Selected extract
################
Cunningham, Scott (1956-1993) Prolific Wiccan author and expert on earth and natural MAGIC, best known for his books on magical herbalism, earth power, crystals, gems and metals and "the truth about Witchcraft." Born June 27, 1956, in Royal Oak, Michigan, Cunningham lived in San Diego from 1961 until his death in 1993. He began practicing WICCA in 1971. A full-time writer, he authored more than 30 fiction and nonfiction books and wrote scripts for occult videocassettes.
Cunningham was introduced to the Craft in 1971 through a book purchased by his mother, The Supernatural, by Douglas Hill and Pat Williams. Early on in life, Cunningham had had a strong interest in plants, minerals and other natural earth products, and the book piqued his curiosity. He read it and was particularly fascinated by the book's descriptions of Italian hand gestures used to ward off the EVIL EYE.
################
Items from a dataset
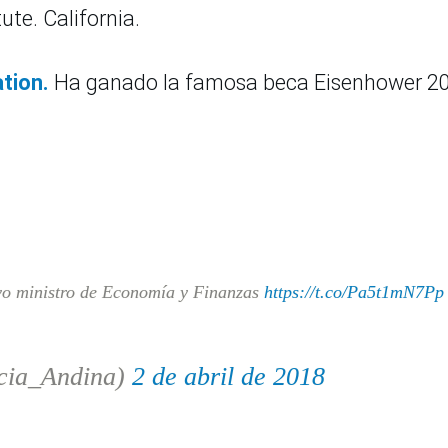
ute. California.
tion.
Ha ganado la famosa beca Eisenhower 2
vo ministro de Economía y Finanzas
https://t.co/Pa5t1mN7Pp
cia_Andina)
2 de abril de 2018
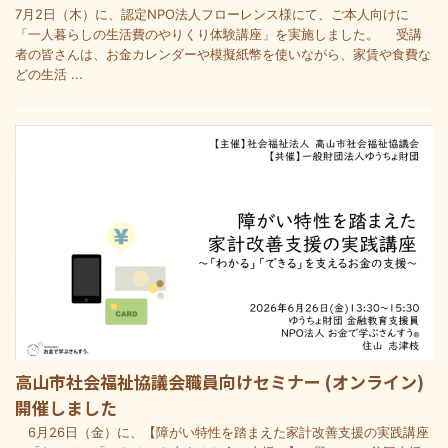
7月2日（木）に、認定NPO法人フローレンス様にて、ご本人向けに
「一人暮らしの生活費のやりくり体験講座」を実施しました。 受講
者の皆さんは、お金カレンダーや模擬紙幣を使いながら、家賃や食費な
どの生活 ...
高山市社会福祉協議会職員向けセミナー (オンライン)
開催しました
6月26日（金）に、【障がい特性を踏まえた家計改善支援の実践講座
################
Work order
Carry the entry on Scott Cunningham forward from its final sentence, in the same encyclopedic style.

Task answer
In the next two days, two other incidents added impetus to his interest in the Craft: a movie about Witchcraft shown on television; and a female classmate in high school who was involved in an occult and magic study group. Meeting on the first day of drama class, the two began talking, and Cunningham unconsciously made the evil eye hand gestures. The classmate recognized them and asked, "Are you a Witch" "No," said Cunningham, "but I'd sure like to be one." The classmate introduced him to Wicca. Learning magic intensified his interest in the power of nature. Cunningham was initiated into several covens of various traditions (see initiation) but eventually opted to practice as a solitary.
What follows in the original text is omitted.